The preserving work of God is clearly know and deduced from Scripture. In Hebrews 1:3, the preacher of Hebrews expounds, “(Christ) He is the radiance of the glory of God and the exact imprint of his nature, and he upholds the universe by the word of his power.” Now yes, this verse refers specifically to God the Son as its subject but we know the upholding work comes from his divine nature. Christ is the exact imprint of God the Father’s nature. Therefore, the Triune God sustains all of creation. Now, the distinction between the work of creation from the work of providence, the same with his decrees, we can read from other places in Scripture with the apostle Paul. In Colossians 1:15-18, Paul wrote, “He is the image of the invisible God, the firstborn of all creation. For by him all things were created, in heaven and on earth, visible and invisible, whether thrones or dominions or rulers or authorities—all things were created through him and for him. And he is before all things, and in him all things hold together.” Verses 15-16 speaks of Christ as the agent of creation while verse 17 points at Christ as its sustainer after. Again, the same work and power is attributed to the Godhead and not just for God the Son. We use these verses to defend the full divinity of Christ.
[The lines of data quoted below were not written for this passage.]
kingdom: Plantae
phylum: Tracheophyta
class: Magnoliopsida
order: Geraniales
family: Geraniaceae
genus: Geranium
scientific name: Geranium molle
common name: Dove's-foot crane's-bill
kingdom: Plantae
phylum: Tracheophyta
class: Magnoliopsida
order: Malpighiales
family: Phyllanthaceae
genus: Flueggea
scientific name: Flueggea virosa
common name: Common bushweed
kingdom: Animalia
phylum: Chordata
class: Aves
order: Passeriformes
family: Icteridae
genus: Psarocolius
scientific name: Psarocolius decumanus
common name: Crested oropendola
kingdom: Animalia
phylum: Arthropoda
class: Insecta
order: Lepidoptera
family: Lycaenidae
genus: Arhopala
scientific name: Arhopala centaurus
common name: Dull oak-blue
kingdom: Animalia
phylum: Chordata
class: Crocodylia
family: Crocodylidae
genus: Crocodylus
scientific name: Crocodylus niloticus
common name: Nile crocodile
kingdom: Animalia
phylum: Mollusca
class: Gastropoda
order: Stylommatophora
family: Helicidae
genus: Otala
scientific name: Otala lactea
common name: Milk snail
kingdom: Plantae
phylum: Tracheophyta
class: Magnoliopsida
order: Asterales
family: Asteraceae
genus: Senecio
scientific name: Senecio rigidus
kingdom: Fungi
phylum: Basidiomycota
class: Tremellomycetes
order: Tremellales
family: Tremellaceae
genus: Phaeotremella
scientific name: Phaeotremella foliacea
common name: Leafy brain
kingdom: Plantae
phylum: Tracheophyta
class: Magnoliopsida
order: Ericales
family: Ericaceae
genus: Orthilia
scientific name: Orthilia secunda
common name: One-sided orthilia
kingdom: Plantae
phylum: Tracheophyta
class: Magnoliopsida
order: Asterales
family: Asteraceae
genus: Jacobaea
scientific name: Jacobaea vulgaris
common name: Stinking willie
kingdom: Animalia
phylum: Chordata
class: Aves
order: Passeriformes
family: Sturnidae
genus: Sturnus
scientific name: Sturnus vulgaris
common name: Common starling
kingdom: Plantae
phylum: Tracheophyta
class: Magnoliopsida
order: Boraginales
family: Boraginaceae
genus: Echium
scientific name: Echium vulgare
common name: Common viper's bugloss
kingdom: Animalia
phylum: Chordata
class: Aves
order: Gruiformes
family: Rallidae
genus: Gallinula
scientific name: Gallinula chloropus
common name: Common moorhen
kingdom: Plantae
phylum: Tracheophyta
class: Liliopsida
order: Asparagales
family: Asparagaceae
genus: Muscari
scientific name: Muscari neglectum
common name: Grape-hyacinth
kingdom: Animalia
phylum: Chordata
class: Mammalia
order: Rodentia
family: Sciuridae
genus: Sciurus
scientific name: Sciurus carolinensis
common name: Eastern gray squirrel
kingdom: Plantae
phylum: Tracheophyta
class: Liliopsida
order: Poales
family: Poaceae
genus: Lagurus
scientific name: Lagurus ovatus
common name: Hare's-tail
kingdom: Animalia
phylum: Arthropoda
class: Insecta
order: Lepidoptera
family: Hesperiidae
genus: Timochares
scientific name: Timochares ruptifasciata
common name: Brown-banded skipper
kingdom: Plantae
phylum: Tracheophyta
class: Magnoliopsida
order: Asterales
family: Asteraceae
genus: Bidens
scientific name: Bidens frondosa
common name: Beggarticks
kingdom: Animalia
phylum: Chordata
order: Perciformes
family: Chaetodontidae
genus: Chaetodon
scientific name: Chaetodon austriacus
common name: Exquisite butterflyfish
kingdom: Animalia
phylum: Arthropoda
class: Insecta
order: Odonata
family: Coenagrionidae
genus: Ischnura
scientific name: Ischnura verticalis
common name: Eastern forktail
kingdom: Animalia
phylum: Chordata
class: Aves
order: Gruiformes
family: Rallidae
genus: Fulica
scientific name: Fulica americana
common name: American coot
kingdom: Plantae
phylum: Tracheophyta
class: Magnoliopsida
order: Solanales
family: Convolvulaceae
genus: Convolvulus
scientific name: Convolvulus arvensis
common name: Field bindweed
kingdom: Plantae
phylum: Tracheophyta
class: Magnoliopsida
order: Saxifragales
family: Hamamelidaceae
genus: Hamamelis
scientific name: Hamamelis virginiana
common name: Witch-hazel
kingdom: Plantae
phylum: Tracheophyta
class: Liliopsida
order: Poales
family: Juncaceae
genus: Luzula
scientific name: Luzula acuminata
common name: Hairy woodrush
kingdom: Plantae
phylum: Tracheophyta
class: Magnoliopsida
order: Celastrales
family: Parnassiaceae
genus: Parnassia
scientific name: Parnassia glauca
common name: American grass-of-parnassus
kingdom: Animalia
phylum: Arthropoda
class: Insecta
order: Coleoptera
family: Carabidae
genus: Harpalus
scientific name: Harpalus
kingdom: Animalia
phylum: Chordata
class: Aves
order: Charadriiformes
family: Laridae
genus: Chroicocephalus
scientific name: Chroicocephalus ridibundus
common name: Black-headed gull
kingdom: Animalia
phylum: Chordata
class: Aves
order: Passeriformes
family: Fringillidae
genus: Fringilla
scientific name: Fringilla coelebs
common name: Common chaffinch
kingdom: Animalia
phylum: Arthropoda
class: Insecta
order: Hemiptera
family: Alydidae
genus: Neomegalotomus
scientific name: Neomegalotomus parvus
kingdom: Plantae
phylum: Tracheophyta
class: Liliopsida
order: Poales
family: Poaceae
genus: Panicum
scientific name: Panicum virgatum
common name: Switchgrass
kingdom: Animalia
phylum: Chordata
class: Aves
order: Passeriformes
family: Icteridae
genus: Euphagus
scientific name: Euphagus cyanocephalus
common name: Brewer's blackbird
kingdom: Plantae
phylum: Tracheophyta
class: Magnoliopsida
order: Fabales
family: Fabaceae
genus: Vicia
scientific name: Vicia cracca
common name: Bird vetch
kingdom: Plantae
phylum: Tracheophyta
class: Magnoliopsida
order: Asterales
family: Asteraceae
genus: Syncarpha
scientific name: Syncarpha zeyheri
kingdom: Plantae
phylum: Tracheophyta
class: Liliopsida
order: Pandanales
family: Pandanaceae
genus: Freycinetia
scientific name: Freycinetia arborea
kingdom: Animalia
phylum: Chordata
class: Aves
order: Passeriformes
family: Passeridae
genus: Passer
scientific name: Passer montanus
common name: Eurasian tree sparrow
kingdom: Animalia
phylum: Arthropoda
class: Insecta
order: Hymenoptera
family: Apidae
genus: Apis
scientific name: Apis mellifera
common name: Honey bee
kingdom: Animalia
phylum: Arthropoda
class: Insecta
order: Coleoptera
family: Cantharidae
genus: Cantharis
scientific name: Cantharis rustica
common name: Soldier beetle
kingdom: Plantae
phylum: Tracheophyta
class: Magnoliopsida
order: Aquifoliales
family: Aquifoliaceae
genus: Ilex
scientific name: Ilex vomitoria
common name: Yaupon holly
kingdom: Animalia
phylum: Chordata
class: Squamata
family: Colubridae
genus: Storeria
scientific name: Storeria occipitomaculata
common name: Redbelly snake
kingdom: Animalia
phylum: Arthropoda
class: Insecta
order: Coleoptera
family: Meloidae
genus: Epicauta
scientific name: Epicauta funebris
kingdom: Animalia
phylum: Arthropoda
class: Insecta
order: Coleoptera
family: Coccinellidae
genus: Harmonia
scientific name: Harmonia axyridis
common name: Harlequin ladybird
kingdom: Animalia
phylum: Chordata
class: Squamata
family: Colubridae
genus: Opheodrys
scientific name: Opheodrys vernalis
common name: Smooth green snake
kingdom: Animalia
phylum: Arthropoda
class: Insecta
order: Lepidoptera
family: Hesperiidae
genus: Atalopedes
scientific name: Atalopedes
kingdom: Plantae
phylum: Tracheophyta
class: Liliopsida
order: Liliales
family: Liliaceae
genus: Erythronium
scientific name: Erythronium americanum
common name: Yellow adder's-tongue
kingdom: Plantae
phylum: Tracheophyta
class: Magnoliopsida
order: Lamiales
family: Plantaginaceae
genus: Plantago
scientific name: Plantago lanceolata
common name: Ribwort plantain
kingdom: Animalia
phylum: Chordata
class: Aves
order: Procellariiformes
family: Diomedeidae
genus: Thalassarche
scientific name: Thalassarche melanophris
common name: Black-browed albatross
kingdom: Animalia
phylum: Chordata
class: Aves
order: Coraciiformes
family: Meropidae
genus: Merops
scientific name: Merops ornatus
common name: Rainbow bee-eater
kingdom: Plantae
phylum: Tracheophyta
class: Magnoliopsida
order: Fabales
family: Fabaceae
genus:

We have explained in our previous preachings how this work of preserving affects all of creation. And it is God who sustains our existence, our whole being and even our actions. As what Luke recorded in Acts 17:24-25, Paul declares, “The God who made the world and everything in it, being Lord of heaven and earth, does not live in temples made by man, nor is he served by human hands, as though he needed anything, since he himself gives to all mankind life and breath and everything.”  This verses clearly points out God as the creator and sustainer of all creation.

How does he do it? God governs and directs everything. He decrees them from the eternity, and then accomplishes and applies them in his creation. The governing work of God in providence make sure everything God determines shall come to pass. In Ezekiel 12:25 Scripture reads, “For I am the Lord; I will speak the word that I will speak, and it will be performed. It will no longer be delayed, but in your days, O rebellious house, I will speak the word and perform it, declares the Lord God.” God does not delay. He works everything according to his wise counsel. So both the plan, even the sustenance, and now the direction the we know clearly comes from God. There is nothing that escapes him. He is ultimately in control of everything. God is not an absentee landlord. He is personally involved in all things from creation to consummation.

Knowing and understanding God’s providence require from us a certain Christian disposition and attitude in life. Living under God’s providential care and governing love results to a peaceful and humbler mindset. We learn contentment and even bring out from the fruit of patience and self-control. Learning the special providence God sets for our own conversion to faith and repentance, we become patient when everything that surrounds us appears to be out of control. We increasingly  become conscious of our daily dependence on God and while prosperity comes our way, we are immediately reminded of its fleeting nature that instead of attributing our success to ourselves, we simply thank God for his faithful provisions.

Conclusion

ZCRC(Imus), we are created by God in knowledge, righteousness, and holiness. God restores us this status only by grace through faith in our Lord Jesus Christ. He did so by the work of providence. Let us worship God our creator and sustainer. He alone deserves our worship and praise. Amen.